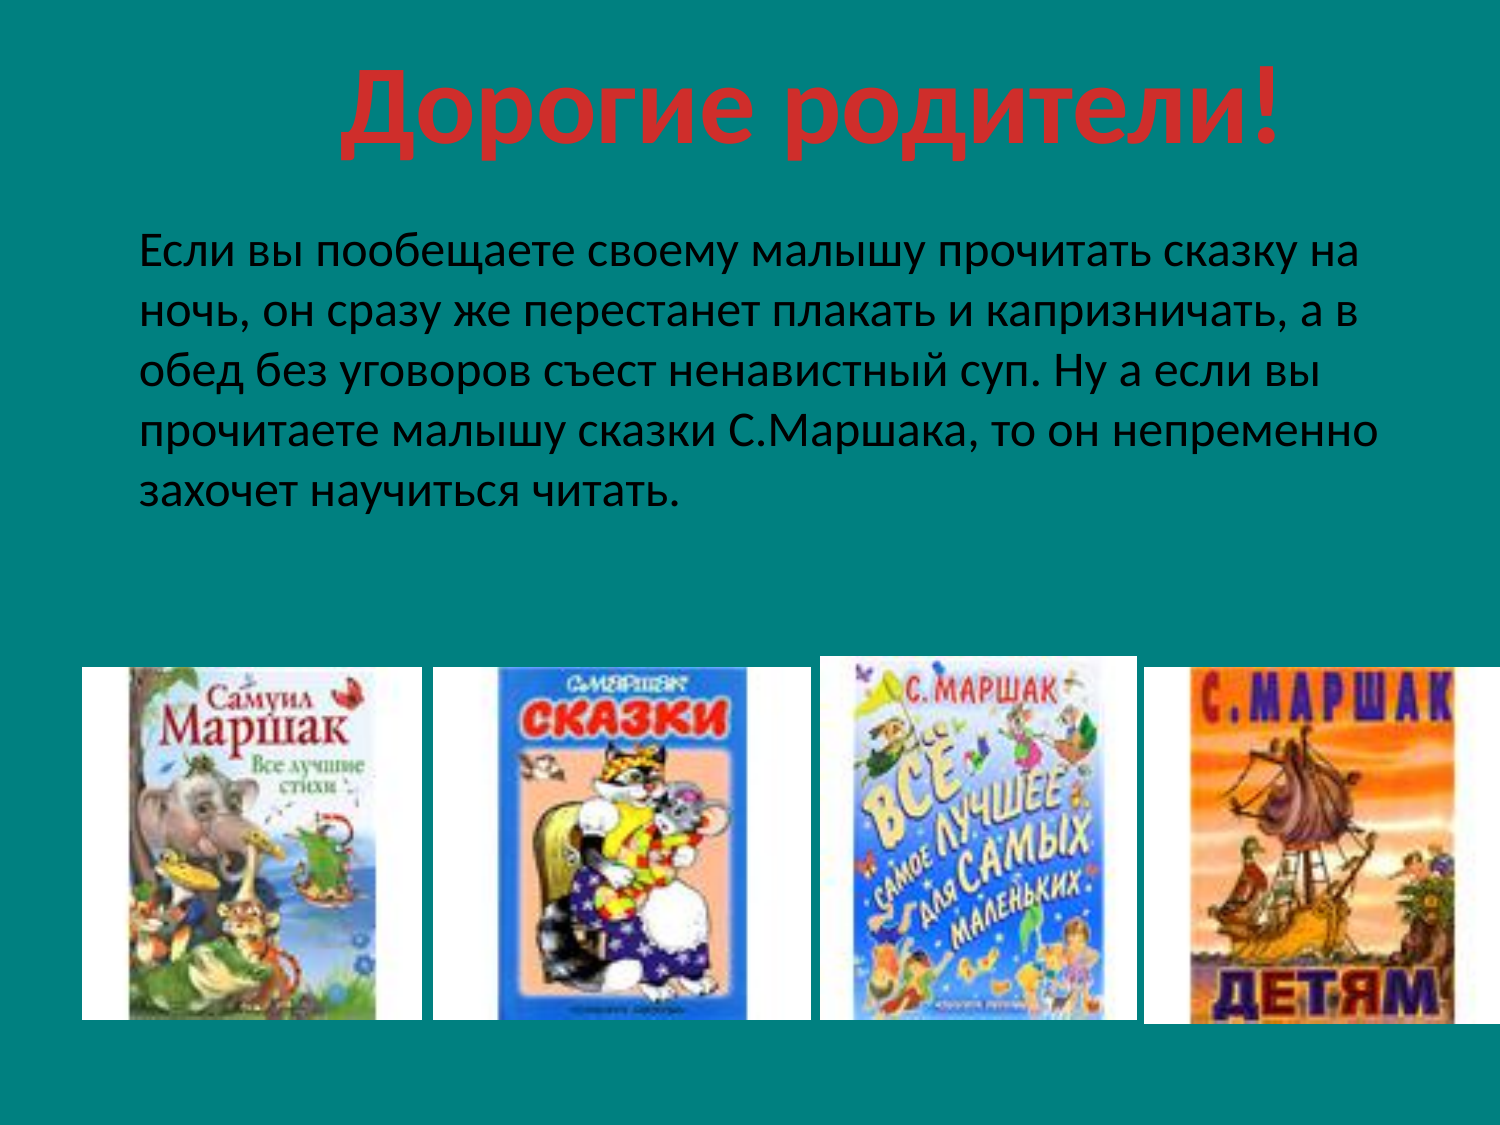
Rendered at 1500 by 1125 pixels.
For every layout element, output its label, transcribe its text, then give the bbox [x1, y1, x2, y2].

picture [81, 667, 423, 1020]
picture [820, 655, 1138, 1020]
text_box Дорогие родители! [246, 23, 1407, 174]
picture [1144, 667, 1500, 1024]
text_box Если вы пообещаете своему малышу прочитать сказку на ночь, он сразу же перестанет плакать и капризничать, а в обед без уговоров съест ненавистный суп. Ну а если вы прочитаете малышу сказки С.Маршака, то он непременно захочет научиться читать. [123, 163, 1430, 524]
picture [433, 667, 811, 1020]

#####

Required action — Write out again, unchanged, every line from the line containing "For every layout" to the final line of the material above.

Reply to the task —
For every layout element, output its label, transcribe its text, then give the bbox [x1, y1, x2, y2].

picture [81, 667, 423, 1020]
picture [820, 655, 1138, 1020]
text_box Дорогие родители! [246, 23, 1407, 174]
picture [1144, 667, 1500, 1024]
text_box Если вы пообещаете своему малышу прочитать сказку на ночь, он сразу же перестанет плакать и капризничать, а в обед без уговоров съест ненавистный суп. Ну а если вы прочитаете малышу сказки С.Маршака, то он непременно захочет научиться читать. [123, 163, 1430, 524]
picture [433, 667, 811, 1020]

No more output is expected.